__INPUT DATA__:
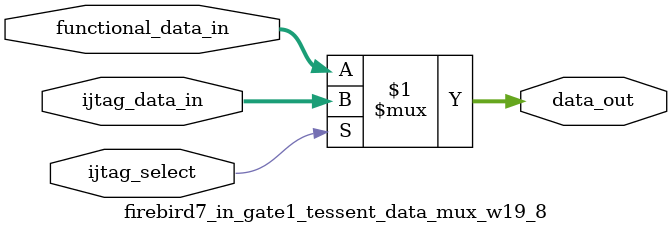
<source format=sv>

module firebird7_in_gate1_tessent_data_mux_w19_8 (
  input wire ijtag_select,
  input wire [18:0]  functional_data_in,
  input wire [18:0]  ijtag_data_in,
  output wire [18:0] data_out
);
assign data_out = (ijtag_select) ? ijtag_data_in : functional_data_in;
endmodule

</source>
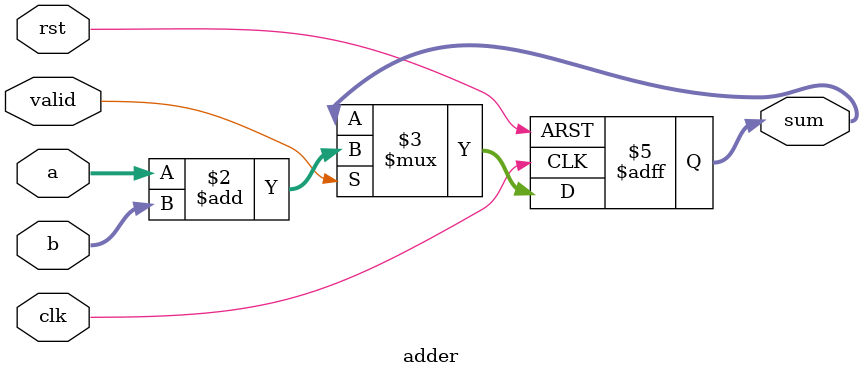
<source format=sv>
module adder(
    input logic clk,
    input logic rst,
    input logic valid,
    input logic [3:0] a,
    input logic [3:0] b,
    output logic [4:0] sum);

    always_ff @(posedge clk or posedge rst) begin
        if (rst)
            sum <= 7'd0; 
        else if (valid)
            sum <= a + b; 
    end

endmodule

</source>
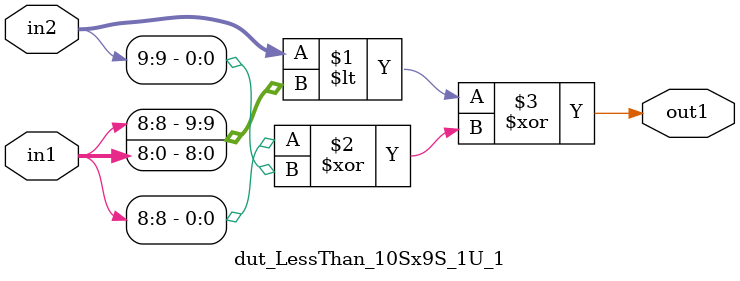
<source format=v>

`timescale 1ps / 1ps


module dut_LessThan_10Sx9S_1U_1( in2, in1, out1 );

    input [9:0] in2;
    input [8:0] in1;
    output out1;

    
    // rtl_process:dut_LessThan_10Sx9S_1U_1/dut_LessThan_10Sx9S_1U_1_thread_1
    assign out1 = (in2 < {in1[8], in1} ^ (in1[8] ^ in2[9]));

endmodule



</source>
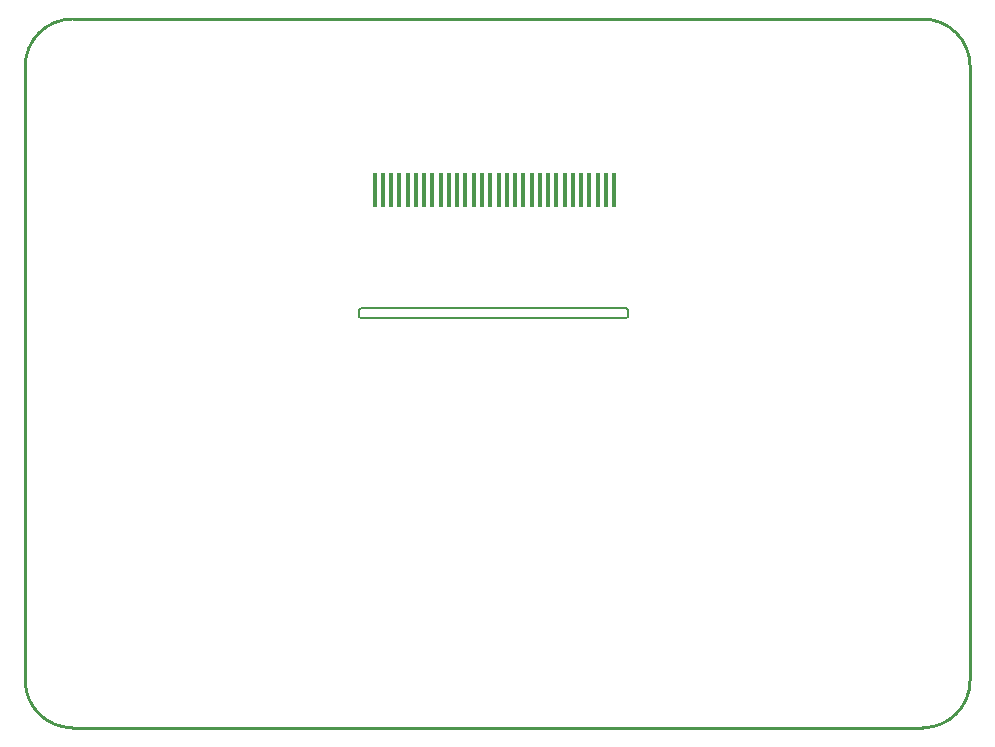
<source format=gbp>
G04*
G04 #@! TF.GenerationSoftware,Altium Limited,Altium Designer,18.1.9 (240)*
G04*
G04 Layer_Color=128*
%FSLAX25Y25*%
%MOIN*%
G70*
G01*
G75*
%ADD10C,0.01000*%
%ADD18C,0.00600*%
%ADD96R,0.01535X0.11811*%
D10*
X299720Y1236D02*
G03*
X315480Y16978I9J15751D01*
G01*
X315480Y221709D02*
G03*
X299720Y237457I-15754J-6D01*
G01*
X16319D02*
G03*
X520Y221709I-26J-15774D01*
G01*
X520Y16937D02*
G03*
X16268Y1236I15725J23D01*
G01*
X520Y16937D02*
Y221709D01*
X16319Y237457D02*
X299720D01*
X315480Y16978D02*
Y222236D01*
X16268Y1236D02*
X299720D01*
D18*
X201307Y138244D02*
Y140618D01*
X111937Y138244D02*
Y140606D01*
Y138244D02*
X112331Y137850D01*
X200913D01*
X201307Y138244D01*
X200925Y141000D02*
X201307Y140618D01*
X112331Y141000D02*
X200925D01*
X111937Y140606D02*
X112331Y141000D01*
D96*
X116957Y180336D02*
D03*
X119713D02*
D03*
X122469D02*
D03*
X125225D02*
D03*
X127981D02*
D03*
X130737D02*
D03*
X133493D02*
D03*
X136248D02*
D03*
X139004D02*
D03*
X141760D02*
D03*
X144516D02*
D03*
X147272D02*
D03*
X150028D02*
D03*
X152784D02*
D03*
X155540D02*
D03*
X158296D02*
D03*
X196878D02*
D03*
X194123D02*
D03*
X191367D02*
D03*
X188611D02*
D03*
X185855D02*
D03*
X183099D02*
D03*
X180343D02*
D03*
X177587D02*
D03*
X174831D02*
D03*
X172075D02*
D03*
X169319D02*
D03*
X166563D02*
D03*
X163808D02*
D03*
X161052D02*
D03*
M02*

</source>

__WORK TO COMPLETE__: Hand over the entries again, exactly as written and without the pictures.

__SOLVED EXERCISE__:
<source format=sv>

module firebird7_in_gate1_tessent_data_mux_w19_8 (
  input wire ijtag_select,
  input wire [18:0]  functional_data_in,
  input wire [18:0]  ijtag_data_in,
  output wire [18:0] data_out
);
assign data_out = (ijtag_select) ? ijtag_data_in : functional_data_in;
endmodule

</source>
<source format=sv>
module adder(
    input logic clk,
    input logic rst,
    input logic valid,
    input logic [3:0] a,
    input logic [3:0] b,
    output logic [4:0] sum);

    always_ff @(posedge clk or posedge rst) begin
        if (rst)
            sum <= 7'd0; 
        else if (valid)
            sum <= a + b; 
    end

endmodule

</source>
<source format=v>

`timescale 1ps / 1ps


module dut_LessThan_10Sx9S_1U_1( in2, in1, out1 );

    input [9:0] in2;
    input [8:0] in1;
    output out1;

    
    // rtl_process:dut_LessThan_10Sx9S_1U_1/dut_LessThan_10Sx9S_1U_1_thread_1
    assign out1 = (in2 < {in1[8], in1} ^ (in1[8] ^ in2[9]));

endmodule



</source>
<source format=gbp>
G04*
G04 #@! TF.GenerationSoftware,Altium Limited,Altium Designer,18.1.9 (240)*
G04*
G04 Layer_Color=128*
%FSLAX25Y25*%
%MOIN*%
G70*
G01*
G75*
%ADD10C,0.01000*%
%ADD18C,0.00600*%
%ADD96R,0.01535X0.11811*%
D10*
X299720Y1236D02*
G03*
X315480Y16978I9J15751D01*
G01*
X315480Y221709D02*
G03*
X299720Y237457I-15754J-6D01*
G01*
X16319D02*
G03*
X520Y221709I-26J-15774D01*
G01*
X520Y16937D02*
G03*
X16268Y1236I15725J23D01*
G01*
X520Y16937D02*
Y221709D01*
X16319Y237457D02*
X299720D01*
X315480Y16978D02*
Y222236D01*
X16268Y1236D02*
X299720D01*
D18*
X201307Y138244D02*
Y140618D01*
X111937Y138244D02*
Y140606D01*
Y138244D02*
X112331Y137850D01*
X200913D01*
X201307Y138244D01*
X200925Y141000D02*
X201307Y140618D01*
X112331Y141000D02*
X200925D01*
X111937Y140606D02*
X112331Y141000D01*
D96*
X116957Y180336D02*
D03*
X119713D02*
D03*
X122469D02*
D03*
X125225D02*
D03*
X127981D02*
D03*
X130737D02*
D03*
X133493D02*
D03*
X136248D02*
D03*
X139004D02*
D03*
X141760D02*
D03*
X144516D02*
D03*
X147272D02*
D03*
X150028D02*
D03*
X152784D02*
D03*
X155540D02*
D03*
X158296D02*
D03*
X196878D02*
D03*
X194123D02*
D03*
X191367D02*
D03*
X188611D02*
D03*
X185855D02*
D03*
X183099D02*
D03*
X180343D02*
D03*
X177587D02*
D03*
X174831D02*
D03*
X172075D02*
D03*
X169319D02*
D03*
X166563D02*
D03*
X163808D02*
D03*
X161052D02*
D03*
M02*

</source>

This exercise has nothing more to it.